To do:
Begin at the line containing "158 126 608" in the entries below and end at the line containing "147 110 600"; transcribe that range exactly and nothing outside it.
##########
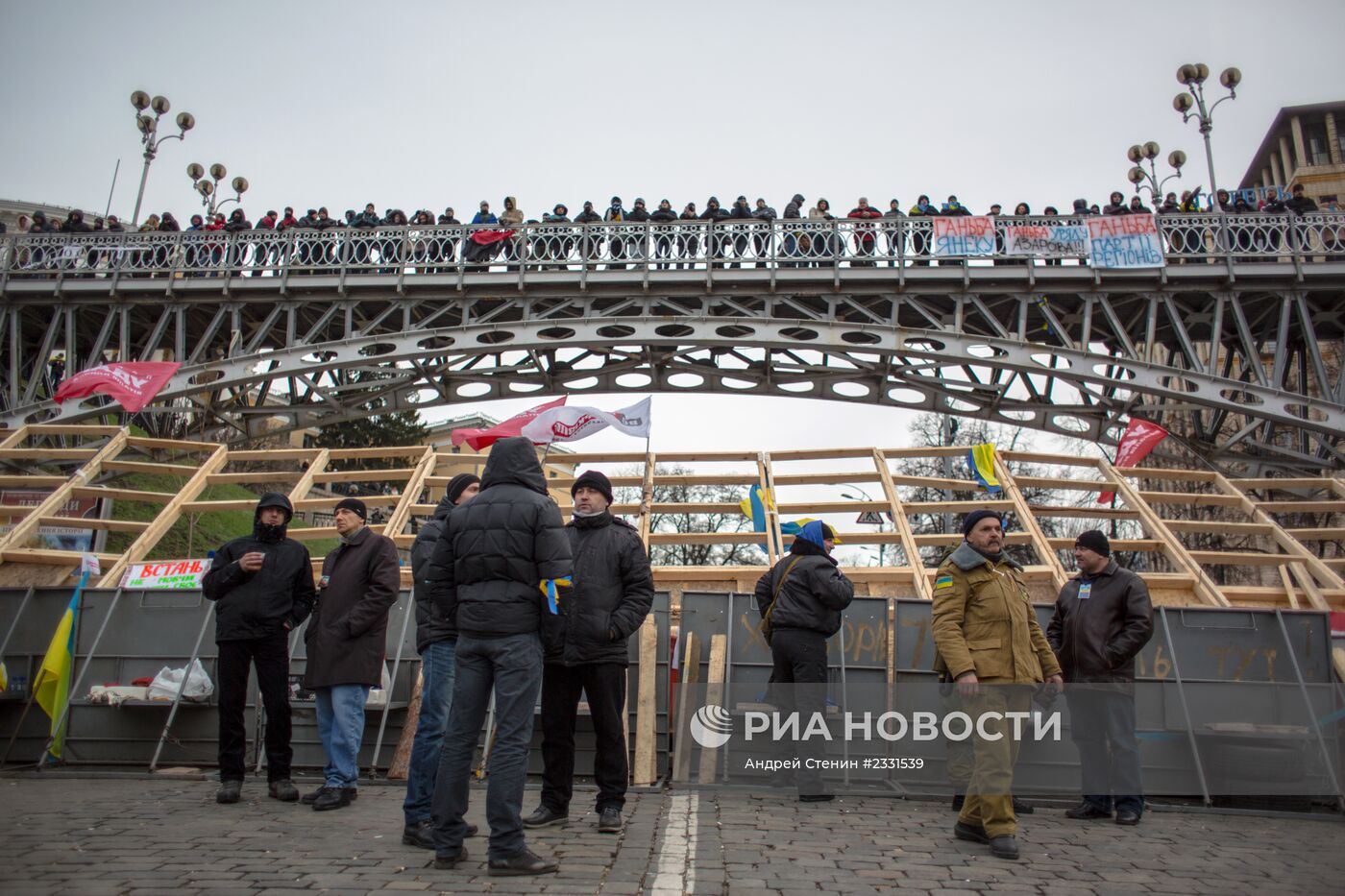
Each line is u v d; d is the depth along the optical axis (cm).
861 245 2456
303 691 809
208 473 1120
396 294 2530
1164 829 626
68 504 1143
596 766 561
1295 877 488
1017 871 485
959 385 2661
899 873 473
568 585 471
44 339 2555
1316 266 2320
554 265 2491
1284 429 2783
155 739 819
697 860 489
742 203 2592
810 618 689
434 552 495
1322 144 5609
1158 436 1409
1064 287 2403
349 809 623
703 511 1093
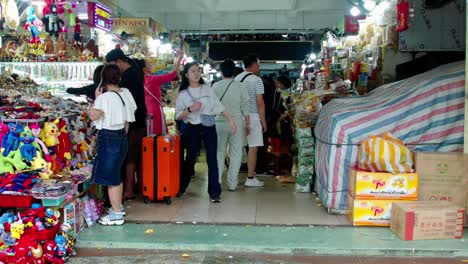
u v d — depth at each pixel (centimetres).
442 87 473
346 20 1011
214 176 536
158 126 608
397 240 408
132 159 538
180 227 446
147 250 404
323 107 574
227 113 538
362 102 516
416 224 407
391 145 442
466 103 436
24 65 627
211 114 531
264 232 431
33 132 409
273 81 717
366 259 383
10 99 471
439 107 468
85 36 833
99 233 429
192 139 536
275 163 714
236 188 613
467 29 425
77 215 426
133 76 526
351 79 797
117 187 450
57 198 391
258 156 718
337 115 481
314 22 1791
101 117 434
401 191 438
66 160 439
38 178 406
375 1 759
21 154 406
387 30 689
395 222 425
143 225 453
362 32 866
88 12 721
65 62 624
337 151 473
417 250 388
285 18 1791
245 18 1803
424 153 443
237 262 379
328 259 384
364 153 447
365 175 439
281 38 2125
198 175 702
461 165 440
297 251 394
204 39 2148
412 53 686
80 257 391
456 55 678
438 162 441
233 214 488
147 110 600
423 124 468
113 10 939
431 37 664
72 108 496
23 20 698
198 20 1819
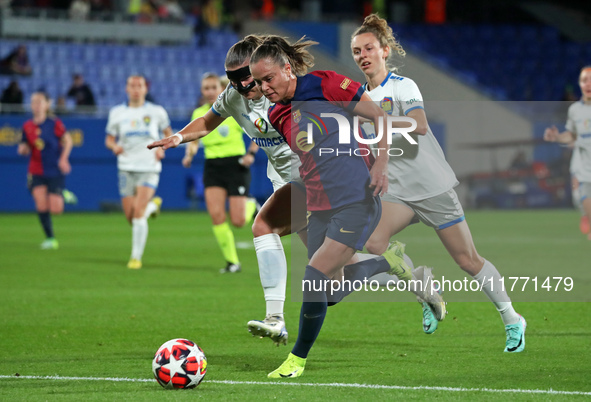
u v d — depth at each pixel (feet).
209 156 123.44
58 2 333.83
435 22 396.16
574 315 84.99
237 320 82.64
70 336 73.72
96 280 114.32
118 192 272.31
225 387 53.31
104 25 326.03
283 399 49.78
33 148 160.04
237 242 178.81
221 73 337.93
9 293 101.50
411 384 54.08
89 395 50.96
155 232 201.16
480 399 49.67
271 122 58.29
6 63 297.74
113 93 316.19
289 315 88.12
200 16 341.00
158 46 332.60
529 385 53.67
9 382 54.90
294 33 348.38
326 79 55.83
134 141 128.98
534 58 388.16
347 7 389.19
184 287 107.55
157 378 52.80
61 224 223.51
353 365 60.80
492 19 411.95
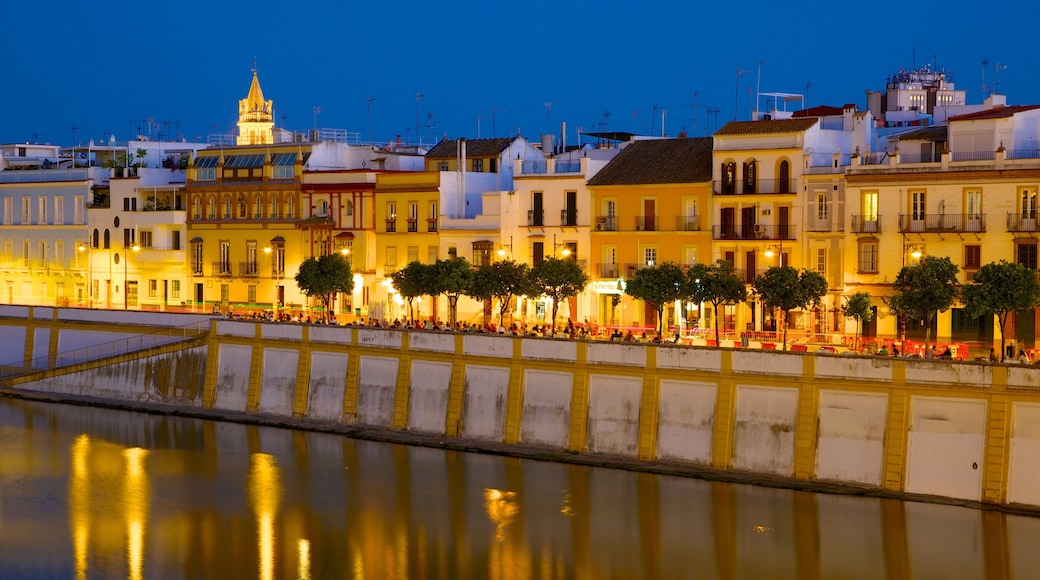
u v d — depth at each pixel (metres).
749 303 161.38
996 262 144.12
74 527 116.56
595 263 173.25
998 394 109.88
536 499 119.06
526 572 105.00
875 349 139.88
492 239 179.75
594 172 175.38
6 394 165.88
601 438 127.44
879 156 154.88
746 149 162.25
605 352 127.12
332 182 194.88
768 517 112.31
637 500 117.25
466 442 134.62
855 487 115.00
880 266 150.88
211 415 151.50
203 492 125.00
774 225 160.50
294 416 147.62
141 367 160.00
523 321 173.62
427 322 172.38
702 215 166.12
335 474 128.75
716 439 121.19
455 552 109.06
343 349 144.62
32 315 172.38
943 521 109.12
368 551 109.88
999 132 145.88
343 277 170.88
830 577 102.50
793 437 118.00
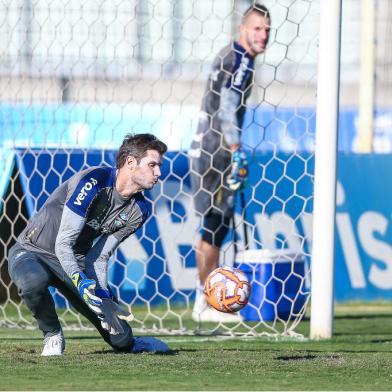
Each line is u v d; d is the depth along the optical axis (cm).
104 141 3438
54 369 1495
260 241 2909
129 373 1461
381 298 3117
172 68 4619
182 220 2883
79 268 1541
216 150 2566
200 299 2600
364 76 3588
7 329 2347
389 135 3847
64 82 3803
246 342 2042
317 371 1510
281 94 4506
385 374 1490
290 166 2933
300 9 4369
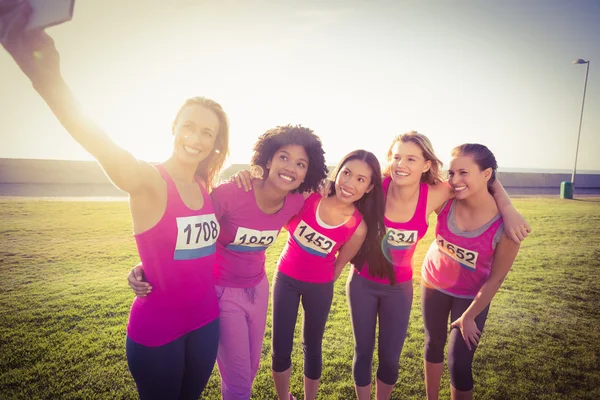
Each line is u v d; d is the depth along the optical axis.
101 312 4.34
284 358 2.67
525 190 25.50
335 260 2.89
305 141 2.32
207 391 2.89
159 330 1.75
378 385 2.65
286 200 2.51
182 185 1.87
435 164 2.63
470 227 2.54
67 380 2.93
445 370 3.33
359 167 2.42
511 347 3.70
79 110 1.36
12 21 1.07
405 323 2.68
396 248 2.73
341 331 4.02
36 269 6.07
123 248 7.52
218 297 2.33
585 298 5.11
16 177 20.91
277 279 2.82
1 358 3.25
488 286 2.41
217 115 2.00
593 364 3.38
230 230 2.33
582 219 12.05
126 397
##########
Output of the task:
158 126 608
397 240 408
132 159 538
180 227 446
147 250 404
323 107 574
227 113 538
362 102 516
416 224 407
391 145 442
466 103 436
24 65 627
211 114 531
264 232 431
33 132 409
273 81 717
366 259 383
10 99 471
439 107 468
85 36 833
99 233 429
192 139 536
275 163 714
236 188 613
467 29 425
77 215 426
133 76 526
351 79 797
117 187 450
57 198 391
258 156 718
337 115 481
314 22 1791
101 117 434
401 191 438
66 160 439
38 178 406
375 1 759
21 154 406
387 30 689
395 222 425
143 225 453
362 32 866
88 12 721
65 62 624
337 151 473
417 250 388
285 18 1791
245 18 1803
424 153 443
237 262 379
328 259 384
364 153 447
365 175 439
281 38 2125
198 175 702
461 165 440
297 251 394
204 39 2148
412 53 686
80 257 391
456 55 678
438 162 441
233 214 488
147 110 600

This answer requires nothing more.